Naturally enough, Australia is playing it hard. Talks in Canberra about the Greater Sunrise field broke down last week, to the bafflement of Timorese negotiators. "We were shown the door for reasons which we frankly don't understand, " said Jonathan Morrow, coordinator of Dili's Timor sea office. "Australia has the opportunity to demonstrate that it is not trying to extract unfair concessions from this new country. It has the power of life and death over East Timor," he said.
Foreign ministry officials in Canberra professed surprise at the Timorese response, and said that talks were still fully on track. In any case, an agreement must be reached by March 11, when potential buyers will be free to walk away from the deal.
Dili has already been knocked down to a weakened position.
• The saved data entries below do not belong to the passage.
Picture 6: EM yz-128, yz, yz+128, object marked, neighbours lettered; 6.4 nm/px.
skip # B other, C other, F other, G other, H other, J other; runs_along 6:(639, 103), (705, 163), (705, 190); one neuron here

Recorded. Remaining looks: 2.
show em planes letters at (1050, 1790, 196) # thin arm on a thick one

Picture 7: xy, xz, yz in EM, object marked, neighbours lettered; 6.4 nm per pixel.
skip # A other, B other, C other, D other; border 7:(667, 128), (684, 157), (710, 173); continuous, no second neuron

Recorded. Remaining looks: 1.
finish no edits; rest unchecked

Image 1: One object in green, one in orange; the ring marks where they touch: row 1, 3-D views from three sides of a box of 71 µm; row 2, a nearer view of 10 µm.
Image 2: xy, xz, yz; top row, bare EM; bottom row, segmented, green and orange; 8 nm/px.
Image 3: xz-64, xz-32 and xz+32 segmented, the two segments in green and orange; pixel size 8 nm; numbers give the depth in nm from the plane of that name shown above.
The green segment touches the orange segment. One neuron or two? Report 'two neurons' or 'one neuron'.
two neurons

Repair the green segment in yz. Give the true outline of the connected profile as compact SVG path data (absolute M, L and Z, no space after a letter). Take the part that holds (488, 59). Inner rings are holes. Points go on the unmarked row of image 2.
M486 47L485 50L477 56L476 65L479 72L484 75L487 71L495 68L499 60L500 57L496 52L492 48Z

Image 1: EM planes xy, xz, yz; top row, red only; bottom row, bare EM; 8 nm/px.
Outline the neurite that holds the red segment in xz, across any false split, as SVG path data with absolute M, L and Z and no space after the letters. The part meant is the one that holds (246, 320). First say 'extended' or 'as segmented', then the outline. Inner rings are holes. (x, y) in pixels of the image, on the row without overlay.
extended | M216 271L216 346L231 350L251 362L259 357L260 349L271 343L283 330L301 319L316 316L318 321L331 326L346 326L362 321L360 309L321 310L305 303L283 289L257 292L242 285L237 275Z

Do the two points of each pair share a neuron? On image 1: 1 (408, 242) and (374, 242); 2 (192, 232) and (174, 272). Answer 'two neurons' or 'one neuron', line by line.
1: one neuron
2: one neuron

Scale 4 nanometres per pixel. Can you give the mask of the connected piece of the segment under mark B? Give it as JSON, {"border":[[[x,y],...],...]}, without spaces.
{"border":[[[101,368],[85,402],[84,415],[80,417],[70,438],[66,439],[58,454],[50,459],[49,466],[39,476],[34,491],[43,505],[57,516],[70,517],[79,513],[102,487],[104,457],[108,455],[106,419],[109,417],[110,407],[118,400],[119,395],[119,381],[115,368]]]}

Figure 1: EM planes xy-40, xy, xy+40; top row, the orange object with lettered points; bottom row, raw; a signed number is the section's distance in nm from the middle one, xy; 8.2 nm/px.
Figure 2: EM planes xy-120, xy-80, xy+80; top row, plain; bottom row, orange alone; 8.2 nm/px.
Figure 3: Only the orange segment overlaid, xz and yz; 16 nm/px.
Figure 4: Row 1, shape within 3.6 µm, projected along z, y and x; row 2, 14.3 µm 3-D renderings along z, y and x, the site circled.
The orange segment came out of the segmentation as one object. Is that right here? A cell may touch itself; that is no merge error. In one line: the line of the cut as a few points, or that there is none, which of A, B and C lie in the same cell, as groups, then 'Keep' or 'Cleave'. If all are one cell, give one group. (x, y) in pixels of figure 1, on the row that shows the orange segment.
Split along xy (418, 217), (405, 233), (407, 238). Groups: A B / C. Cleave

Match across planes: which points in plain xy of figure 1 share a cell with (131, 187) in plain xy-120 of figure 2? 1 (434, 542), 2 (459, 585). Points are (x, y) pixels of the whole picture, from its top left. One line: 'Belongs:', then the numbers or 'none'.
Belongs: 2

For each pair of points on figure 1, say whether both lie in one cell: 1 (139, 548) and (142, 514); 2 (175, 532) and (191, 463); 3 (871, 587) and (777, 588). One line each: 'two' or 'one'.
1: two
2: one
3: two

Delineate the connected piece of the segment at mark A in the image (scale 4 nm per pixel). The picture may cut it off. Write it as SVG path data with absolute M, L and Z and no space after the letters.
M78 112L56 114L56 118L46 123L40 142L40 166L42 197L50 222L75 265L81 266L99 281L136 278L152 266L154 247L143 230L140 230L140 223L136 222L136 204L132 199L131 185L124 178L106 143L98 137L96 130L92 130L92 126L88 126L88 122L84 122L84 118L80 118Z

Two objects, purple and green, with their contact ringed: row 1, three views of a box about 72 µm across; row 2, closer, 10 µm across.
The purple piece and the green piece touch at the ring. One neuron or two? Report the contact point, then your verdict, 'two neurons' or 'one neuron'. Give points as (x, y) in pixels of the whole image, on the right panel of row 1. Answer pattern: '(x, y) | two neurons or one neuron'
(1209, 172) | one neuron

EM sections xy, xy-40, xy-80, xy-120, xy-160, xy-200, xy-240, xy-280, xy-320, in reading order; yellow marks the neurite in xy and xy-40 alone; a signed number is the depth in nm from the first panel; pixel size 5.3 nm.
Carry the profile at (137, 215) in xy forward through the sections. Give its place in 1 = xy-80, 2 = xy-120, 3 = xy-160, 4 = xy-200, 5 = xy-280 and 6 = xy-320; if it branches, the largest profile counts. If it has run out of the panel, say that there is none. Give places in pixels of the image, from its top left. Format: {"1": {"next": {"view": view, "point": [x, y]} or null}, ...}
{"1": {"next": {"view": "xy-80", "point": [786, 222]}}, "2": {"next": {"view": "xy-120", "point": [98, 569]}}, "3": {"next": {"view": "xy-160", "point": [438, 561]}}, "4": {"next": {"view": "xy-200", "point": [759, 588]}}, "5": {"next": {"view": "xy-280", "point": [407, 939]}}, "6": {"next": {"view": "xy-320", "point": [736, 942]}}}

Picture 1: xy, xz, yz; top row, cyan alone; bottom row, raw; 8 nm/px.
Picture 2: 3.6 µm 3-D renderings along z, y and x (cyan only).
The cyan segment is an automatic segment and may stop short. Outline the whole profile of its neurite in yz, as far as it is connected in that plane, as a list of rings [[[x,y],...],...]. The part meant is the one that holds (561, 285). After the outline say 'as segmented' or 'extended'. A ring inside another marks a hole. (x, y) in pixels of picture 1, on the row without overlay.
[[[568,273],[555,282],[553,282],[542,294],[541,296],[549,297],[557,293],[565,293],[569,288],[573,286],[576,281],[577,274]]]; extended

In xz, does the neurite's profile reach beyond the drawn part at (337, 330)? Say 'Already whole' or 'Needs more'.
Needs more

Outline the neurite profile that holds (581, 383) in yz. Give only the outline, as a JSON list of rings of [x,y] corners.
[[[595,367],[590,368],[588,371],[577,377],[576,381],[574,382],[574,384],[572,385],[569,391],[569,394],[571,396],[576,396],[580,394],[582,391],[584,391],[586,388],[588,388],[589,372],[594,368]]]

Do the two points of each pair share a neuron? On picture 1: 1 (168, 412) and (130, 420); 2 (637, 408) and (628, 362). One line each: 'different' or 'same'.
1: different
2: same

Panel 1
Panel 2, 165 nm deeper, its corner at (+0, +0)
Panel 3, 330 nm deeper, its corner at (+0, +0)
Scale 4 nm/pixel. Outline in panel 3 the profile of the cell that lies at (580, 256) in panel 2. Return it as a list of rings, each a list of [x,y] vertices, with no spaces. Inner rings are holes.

Just two months before East Timor's independence day last May, Canberra announced that it would not recognise decisions of the international court of justice on maritime boundary issues. The announcement meant that the UN convention rules, which favour East Timor, would not influence discussions between the two countries.
Officials in Canberra's department of foreign affairs and trade say that such matters are better handled through negotiation than court litigation, but this claim has the familiar aura of diplomatic platitude to it. When the school bully decides to negotiate with the class weed over ownership of a pencil case, you know what is coming.